Ничего не понимающую заплаканную девочку, даже не пытавшуюся сопротивляться, выкинули на улицу, схватив за длинные растрепанные волосы. Парализованная ужасом и отчаянием, она попыталась встать, но под всеобщий хохот пинком сапога под ребра ее снова повалили. От удара она перевернулась на спину, хватая ртом воздух и пытаясь дышать отбитыми легкими.
— Нелюди вонючие! — добавил сержант, подходя к ней ближе и наклоняясь над девчонкой. — Какого демона вы вообще здесь расселились? Думали, что о вас никто не узнает? — он пытался найти в ее глазах хотя бы искорку понимания, но ребенок от страха и боли вряд ли бы что-то смог уяснить, даже если бы знал их язык. Это раздражало, он хотел, чтобы ребенок умолял о пощаде, но вместо этого видел лишь зареванное чумазое личико и расширившиеся от ужаса глаза. Поэтому, разозлившись, наотмашь ударил ее тыльной стороной ладони. — Давайте кончать с ней, толку все равно никакого. Рядовой, дай мне свою винтовку, пристрелю эту тварь!

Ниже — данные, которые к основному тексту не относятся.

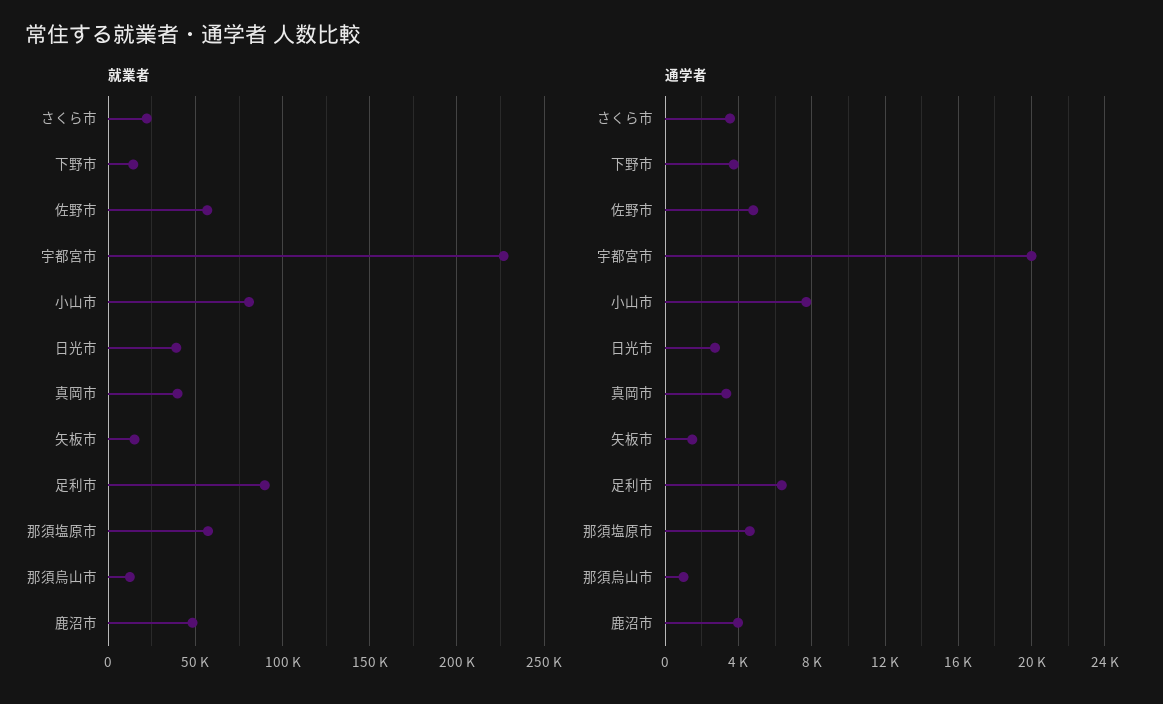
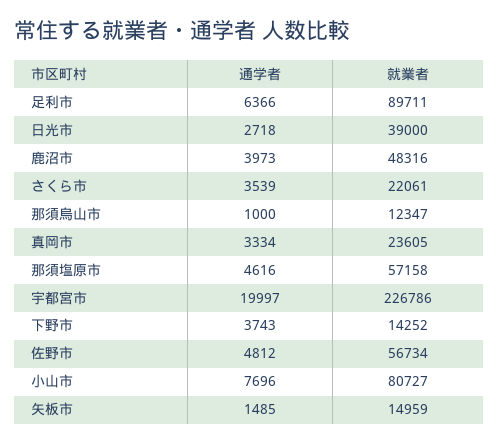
  {
    "就業者": {
      "さくら市": 22061,
      "下野市": 14252,
      "佐野市": 56734,
      "宇都宮市": 226786,
      "小山市": 80727,
      "日光市": 39000,
-     "真岡市": 40000,
+     "真岡市": 23605,
      "矢板市": 14959,
      "足利市": 89711,
      "那須塩原市": 57158,
      "那須烏山市": 12347,
      "鹿沼市": 48316
    },
    "通学者": {
      "さくら市": 3539,
      "下野市": 3743,
      "佐野市": 4812,
      "宇都宮市": 19997,
      "小山市": 7696,
      "日光市": 2718,
      "真岡市": 3334,
      "矢板市": 1485,
      "足利市": 6366,
      "那須塩原市": 4616,
      "那須烏山市": 1000,
      "鹿沼市": 3973
    }
  }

Вот так все и должно закончится? В унижении, боли и позоре, под смех солдат в тяжелой броне, чьи слова она даже понять не могла? Детский страх смешивался с желанием жить, с отчаянием и скорбью по всему тому, что потеряла из-за них. И в разбитой груди, словно горевшей от огня после удара, рождалось другое неведомое раньше чувство. Ненависть к этим людям, истреблявшим ее род без всякой причины, просто потому, что они считали себя лучше и сильнее остальных.
— За что?! За что вы нас так ненавидите?! Почему нас убиваете?! Мы же ничего не сделали! Уходите! Оставьте нас! — она закричала прямо в ничего не выражающую металлическую маску шлема склонившегося над ней солдата, что-то до этого говорившего. Вся детская наивность, боль и отчаяние выплеснулись в этом последнем порыве, рвущем горло крике, срывавшемся в кашель и перхание кровью, но ответом стал все тот же злорадный смех. Вместо ответа этот человек просто взял в руку протянутую винтовку и сильно ударил девочку прикладом в лицо.
В эту секунду мир остановился, замерли даже частицы пепла, проносившиеся мимо, поднятые горячими потоками воздуха от пылающих домов. Остановились и люди — этот страшный человек, снова поднявший свое оружие для замаха, замер как статуя. Испуганной и ослепленной болью девочке потребовалось некоторое время, чтобы понять, что все вокруг действительно замерло. И она сама словно окаменела, не в силах даже перевести взгляд, чтобы посмотреть по сторонам. А позже девочка услышала тихий вкрадчивый голос, мгновенно завладевший мыслями и не позволявший думать ни о чем, кроме слов, звучащих в голове.
«Теперь у тебя никого нет. Все они мертвы, ты осталась последней из своего рода, без надежды и без будущего. Почему бы тебе просто так не умереть прямо сейчас?»
— Я не хочу! Я не хочу, чтобы все умерли! Я не хочу умирать! — попыталась она ответить вслух, но губы больше не подчинялись ей, только яркая мысль стрельнула в сознании, послужив немым ответом на заданный вопрос. Девочка почувствовала, что этот ответ понравился голосу, сразу ставшим теплее и даже словно добрее. Следующее его касание души малышки было гораздо мягче, словно материнская рука, пытавшаяся успокоить своего ребенка.